I could tell by the narrowing of her eyes and the tightening of her jaw that she didn’t believe me. Then she wanted to know if I were sorry for what I said in the confessional. I said, “No, not really.”
I guess that was the wrong answer because no time was wasted before the Holy Mother got on the phone to my aunt and told her about my “shocking confession” (so much for privacy)! My aunt was also told to promptly pick me up.
When we got home, my aunt called my mother in California and told her that things weren’t working out as she had hoped. She didn’t say why.
The next day my maternal abuelo (grandfather), Jesus, came for me. We went to the train station and boarded the Santa Fe Railroad Train to Los Angeles. I enjoyed riding the train.
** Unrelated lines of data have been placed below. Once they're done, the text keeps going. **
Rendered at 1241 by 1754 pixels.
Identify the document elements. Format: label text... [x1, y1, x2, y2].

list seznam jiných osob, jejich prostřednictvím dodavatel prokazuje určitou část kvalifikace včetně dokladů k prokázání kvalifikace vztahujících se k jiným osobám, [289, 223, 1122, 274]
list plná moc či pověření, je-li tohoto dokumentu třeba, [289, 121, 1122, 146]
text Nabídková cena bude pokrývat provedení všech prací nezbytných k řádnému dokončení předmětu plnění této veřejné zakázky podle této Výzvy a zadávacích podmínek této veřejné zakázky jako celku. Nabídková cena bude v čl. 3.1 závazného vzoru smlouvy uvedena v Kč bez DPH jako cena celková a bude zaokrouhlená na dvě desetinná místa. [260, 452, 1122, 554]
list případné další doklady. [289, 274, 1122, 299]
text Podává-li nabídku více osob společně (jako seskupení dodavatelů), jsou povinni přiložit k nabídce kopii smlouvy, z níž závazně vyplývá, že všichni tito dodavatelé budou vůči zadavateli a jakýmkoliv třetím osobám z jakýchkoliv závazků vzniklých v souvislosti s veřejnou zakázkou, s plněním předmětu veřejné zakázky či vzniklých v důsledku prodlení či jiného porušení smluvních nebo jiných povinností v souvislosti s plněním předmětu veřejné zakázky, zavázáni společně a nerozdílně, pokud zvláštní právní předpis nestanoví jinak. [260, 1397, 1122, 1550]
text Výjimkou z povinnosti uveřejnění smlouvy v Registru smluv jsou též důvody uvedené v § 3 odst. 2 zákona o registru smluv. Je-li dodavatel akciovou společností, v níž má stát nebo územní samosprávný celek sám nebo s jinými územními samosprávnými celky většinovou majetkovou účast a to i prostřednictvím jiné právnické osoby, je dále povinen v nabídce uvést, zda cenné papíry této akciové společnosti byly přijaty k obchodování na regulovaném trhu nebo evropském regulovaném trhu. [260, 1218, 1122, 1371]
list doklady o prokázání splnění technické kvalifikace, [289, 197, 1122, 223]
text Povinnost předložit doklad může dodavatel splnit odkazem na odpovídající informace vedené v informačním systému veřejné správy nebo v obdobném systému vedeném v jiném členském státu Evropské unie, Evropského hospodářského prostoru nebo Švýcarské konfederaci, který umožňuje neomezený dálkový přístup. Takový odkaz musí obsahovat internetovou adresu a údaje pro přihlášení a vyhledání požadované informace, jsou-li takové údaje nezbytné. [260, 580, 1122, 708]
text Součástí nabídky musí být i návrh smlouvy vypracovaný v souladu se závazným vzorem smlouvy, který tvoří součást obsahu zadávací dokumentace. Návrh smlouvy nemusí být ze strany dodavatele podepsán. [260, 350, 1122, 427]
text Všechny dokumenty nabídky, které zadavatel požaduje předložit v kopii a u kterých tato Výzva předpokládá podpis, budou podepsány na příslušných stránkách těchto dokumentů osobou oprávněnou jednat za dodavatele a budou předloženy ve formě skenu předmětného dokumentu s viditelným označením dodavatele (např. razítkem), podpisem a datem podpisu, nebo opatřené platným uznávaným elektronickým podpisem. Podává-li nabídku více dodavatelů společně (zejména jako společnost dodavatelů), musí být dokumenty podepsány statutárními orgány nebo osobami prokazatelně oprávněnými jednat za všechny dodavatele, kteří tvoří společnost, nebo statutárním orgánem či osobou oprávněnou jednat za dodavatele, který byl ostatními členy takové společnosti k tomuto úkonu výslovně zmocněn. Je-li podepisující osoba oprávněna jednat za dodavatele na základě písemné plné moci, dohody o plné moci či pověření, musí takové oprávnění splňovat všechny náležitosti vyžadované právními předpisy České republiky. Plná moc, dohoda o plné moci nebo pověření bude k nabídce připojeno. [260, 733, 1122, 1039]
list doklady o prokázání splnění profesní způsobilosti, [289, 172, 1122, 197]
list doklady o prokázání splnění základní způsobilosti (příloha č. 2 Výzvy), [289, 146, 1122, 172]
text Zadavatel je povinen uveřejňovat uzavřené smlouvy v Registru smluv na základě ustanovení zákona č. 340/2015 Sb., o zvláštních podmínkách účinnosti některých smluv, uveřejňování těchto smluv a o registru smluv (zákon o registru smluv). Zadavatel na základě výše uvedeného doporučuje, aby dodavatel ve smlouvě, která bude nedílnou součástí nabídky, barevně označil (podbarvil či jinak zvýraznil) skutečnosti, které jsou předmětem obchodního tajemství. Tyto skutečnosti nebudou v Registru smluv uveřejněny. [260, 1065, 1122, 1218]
One of our relatives worked for the Santa Fe Railroad and gave our family passes on occasion. This was an occasion.
On the long ride to California I told my abuelo what had happened in school. He was a quiet man by nature but he had a good laugh over my creative confession. I didn’t mind, really, because it was the first time that I had ever seen him laugh out loud.
When he finally stopped laughing he said, “Let that be a lesson to you. Don’t take on other peoples sins.”
“Yes sir!” I answered. My abuelo didn’t tell my mother what I had told him on the train.
I eventually did make my First Holy Communion a few years later in California, but I made sure that my confessions were never too creative.